Diet & Nutrition
Good nutrition is important in helping you to feel your best. Your doctor will prescribe a diet for you that contains the proper amounts of protein, sodium, potassium, phosphorous and fluid. If you have any other diet needs (such as diabetes or heart disease) these will also be included.
Although the diet may seem strict, a dietitian can be there for you and can even show you how safely to work some of your favorite foods into your diet. Remember that proper diet will help you feel your best and will help you to have more comfortable dialysis treatments.

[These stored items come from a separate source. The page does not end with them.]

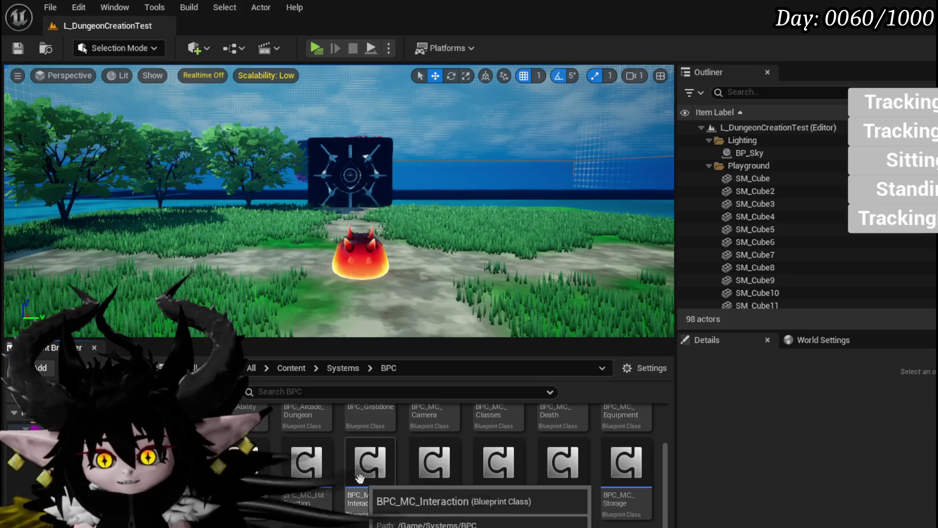
{"action": "double_click", "coordinate": [370, 469]}
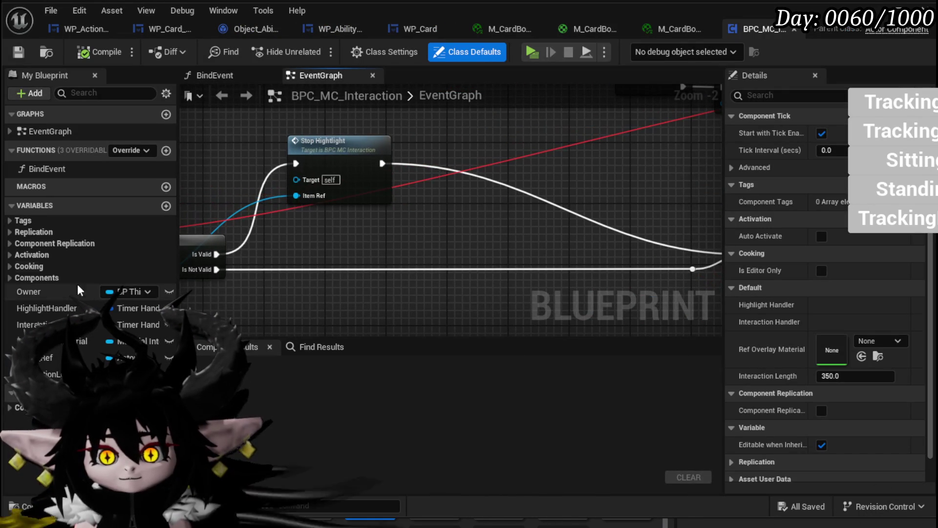
- Set Draw Debug Type to For Duration on both the Line Trace and Sphere Trace nodes
{"action": "scroll", "coordinate": [369, 235], "scroll_direction": "down", "scroll_amount": 4}
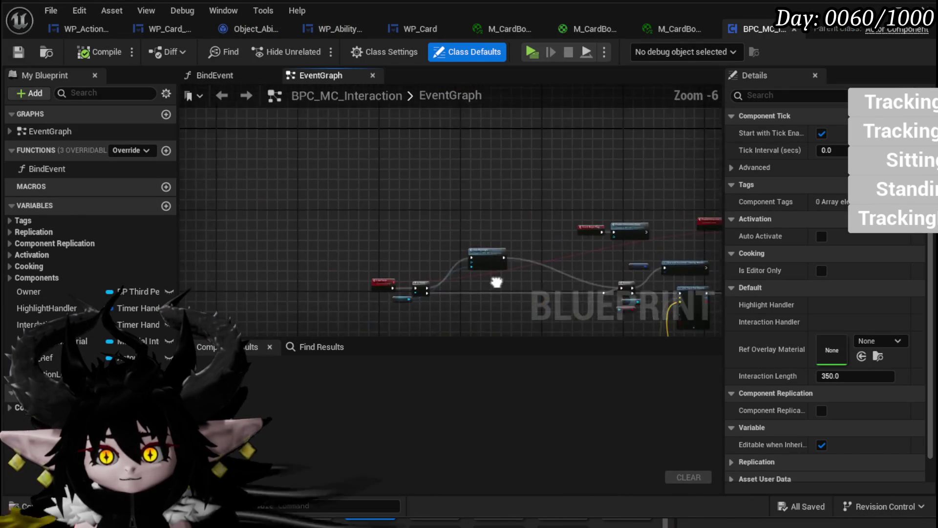
{"action": "scroll", "coordinate": [391, 245], "scroll_direction": "up", "scroll_amount": 4}
{"action": "left_click_drag", "start_coordinate": [479, 222], "coordinate": [353, 237]}
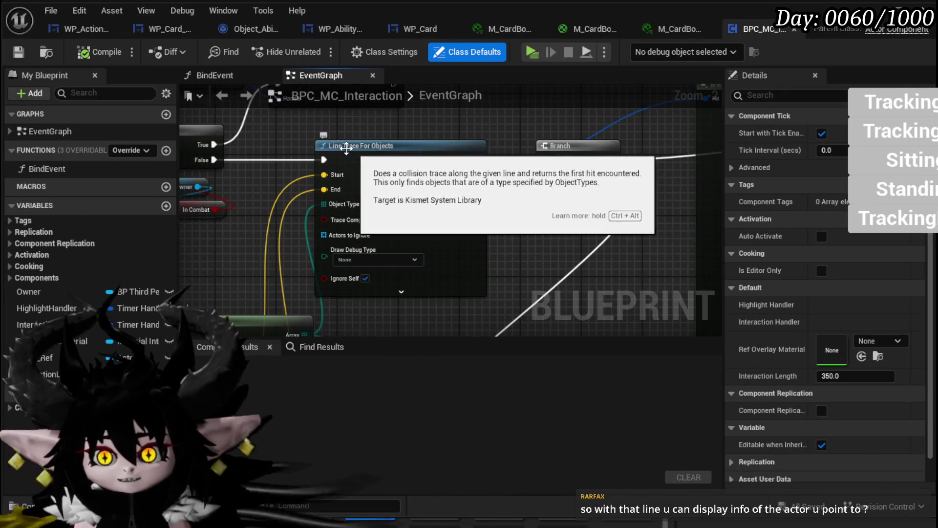
{"action": "left_click", "coordinate": [369, 267]}
{"action": "left_click", "coordinate": [364, 258]}
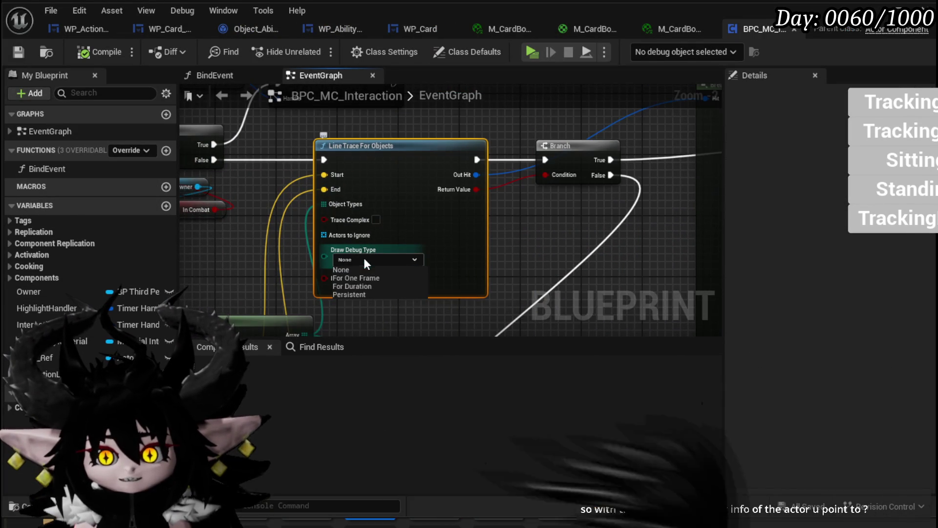
{"action": "left_click", "coordinate": [348, 287]}
{"action": "mouse_move", "coordinate": [339, 253]}
{"action": "left_mouse_down"}
{"action": "mouse_move", "coordinate": [443, 217]}
{"action": "mouse_move", "coordinate": [418, 177]}
{"action": "mouse_move", "coordinate": [265, 107]}
{"action": "left_mouse_up"}
{"action": "left_click", "coordinate": [337, 269]}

Diet and Dialysis - Some Important Words to Know
Your body needs protein for growth, building muscle, fighting infection and healing cuts and wounds. During each dialysis treatment your body loses some protein.
You will need to eat more high quality protein foods to replace these losses. High quality proteins are meat, fish, poultry, eggs and dairy products. *Check with your doctor or dietitian before eating large amounts of dairy products because they are high in phosphorous.
A mineral that is found in all foods, but is especially high in milk, cheese, nuts, dried beans, peas and cola. Eating too much phosphorous will raise your blood phosphorous level and can lead to severe itching, bone pain, weak or broken bones, as well as calcium build-up on heart valves.
Also a mineral found naturally in foods, potassium is removed by dialysis. However, eating too much potassium will cause a high blood potassium level between treatments. Too much potassium causes muscle weakness, especially in your heart, and may cause the heart to beat irregularly.
At higher levels, potassium can cause the heart to stop beating. It is found in large amounts in salt substitutes, bananas, melons, strawberries, potatoes, tomatoes, citrus fruits, dark greens, broccoli, pumpkin, avocado, papaya and chocolate.
Sodium is a mineral found in large amounts in table salt and prepared/convenience foods. Eating too much sodium causes high blood pressure and will also make you thirsty causing you to drink more fluid than you should.
Extra fluid will make your heart work harder and can cause heart failure. Reminder: Salt substitutes are high in potassium. Check with your doctor or dietitian before using.
Anything that is liquid at room temperature. Fluid includes coffee, tea, milk, soda, water, ice, broth, soup, Jell-O, ice pops, sherbet, Italian ice, ice cream, pudding, and juice. Too much fluid in your body can mean trouble! (Shortness of breath, strain on the heart, uncomfortable swelling in the hands, legs and abdomen.)
Hemodialysis patients generally can safely drink one quart daily plus the amount of their 24-hour urine output. Patients who do not make any urine need to keep their fluid intake to one quart daily. One quart is equal to 32 ounces.